Data provided Start Marker
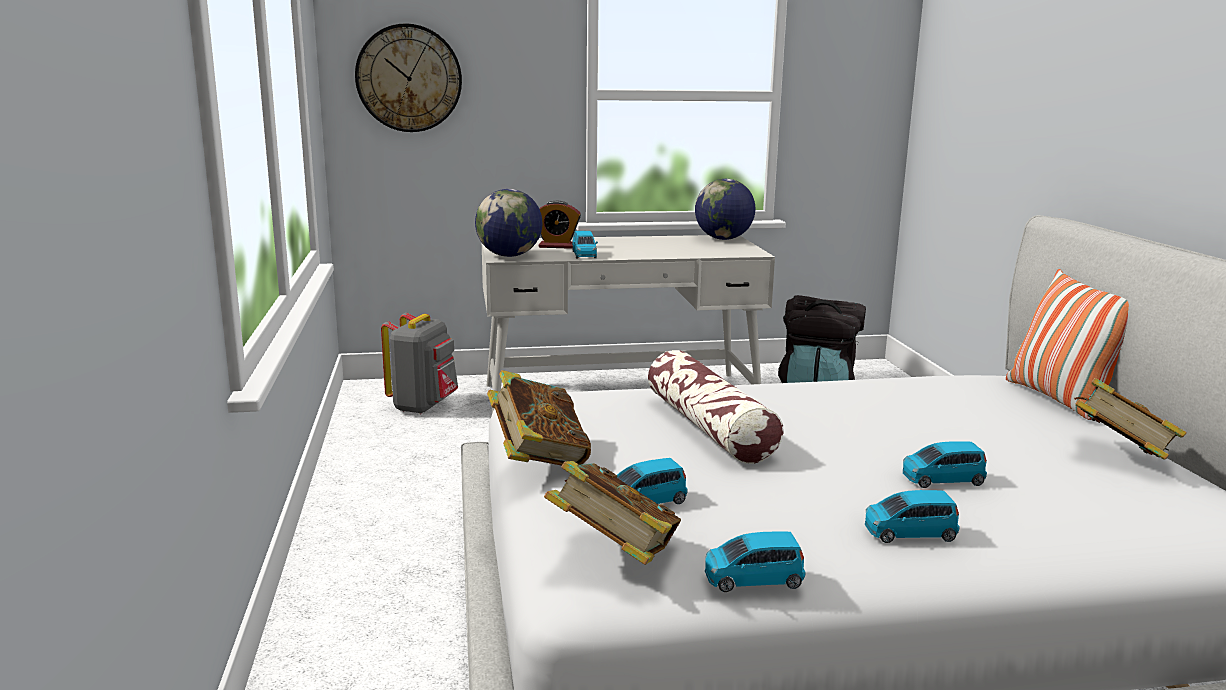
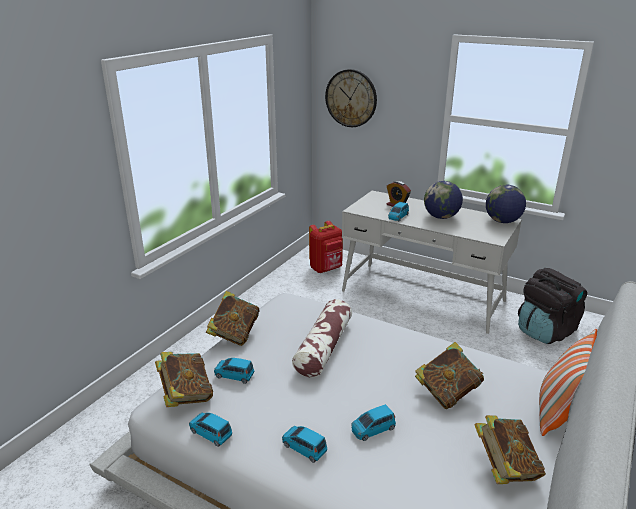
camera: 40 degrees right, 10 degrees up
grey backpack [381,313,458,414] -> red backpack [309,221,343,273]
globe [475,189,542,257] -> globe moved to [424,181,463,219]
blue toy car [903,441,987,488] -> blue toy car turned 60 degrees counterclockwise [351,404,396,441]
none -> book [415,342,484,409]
Data provided End Marker
Data provided Start Marker
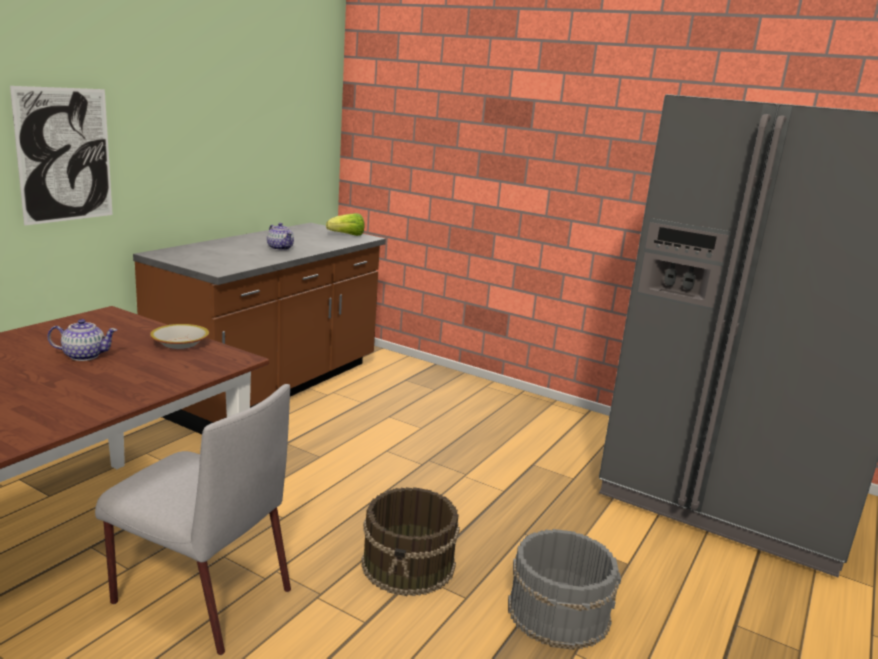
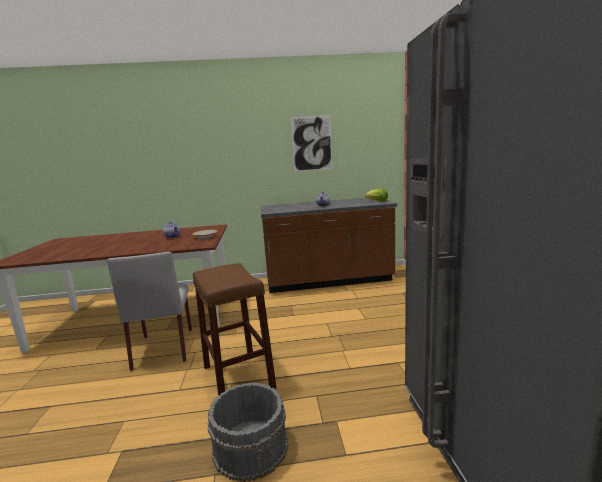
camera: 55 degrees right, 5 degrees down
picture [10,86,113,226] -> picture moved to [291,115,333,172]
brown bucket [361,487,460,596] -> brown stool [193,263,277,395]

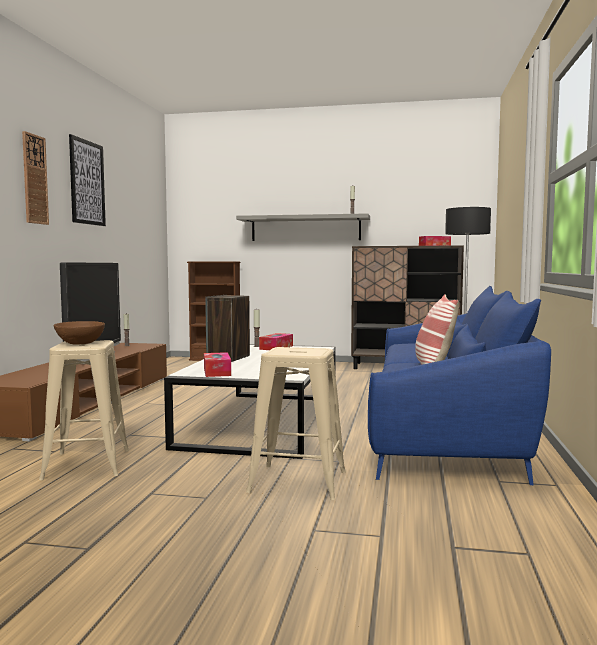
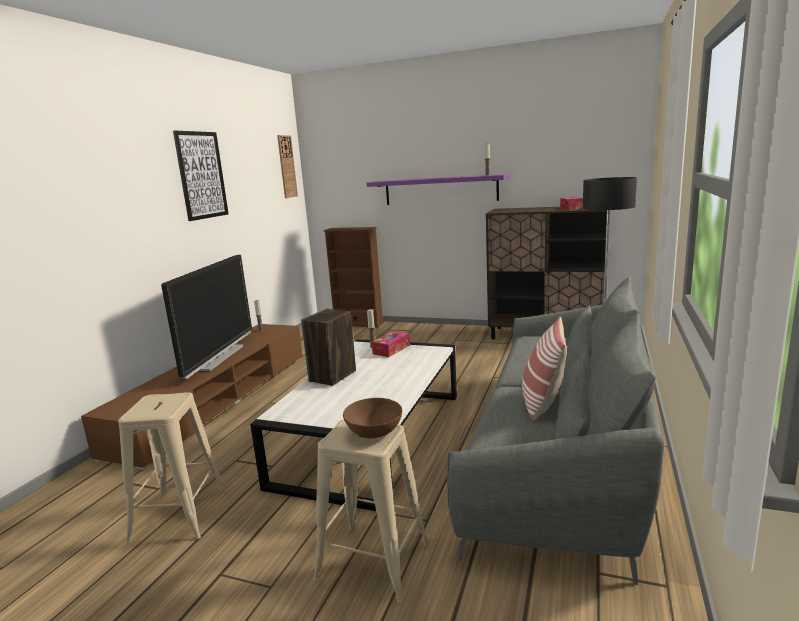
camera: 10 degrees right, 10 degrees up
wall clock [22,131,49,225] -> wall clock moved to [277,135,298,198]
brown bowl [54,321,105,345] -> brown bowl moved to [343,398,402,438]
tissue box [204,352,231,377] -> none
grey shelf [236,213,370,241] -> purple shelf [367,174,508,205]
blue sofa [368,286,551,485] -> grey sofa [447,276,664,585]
Data provided End Marker
Goal of the exercise
Pictures excluded, give again exactly and only the lines of the material above from the line with "brown bucket [361,487,460,596]" through the line with "blue sofa [368,286,551,485]".

Answer for the task
brown bucket [361,487,460,596] -> brown stool [193,263,277,395]

camera: 10 degrees right, 10 degrees up
wall clock [22,131,49,225] -> wall clock moved to [277,135,298,198]
brown bowl [54,321,105,345] -> brown bowl moved to [343,398,402,438]
tissue box [204,352,231,377] -> none
grey shelf [236,213,370,241] -> purple shelf [367,174,508,205]
blue sofa [368,286,551,485] -> grey sofa [447,276,664,585]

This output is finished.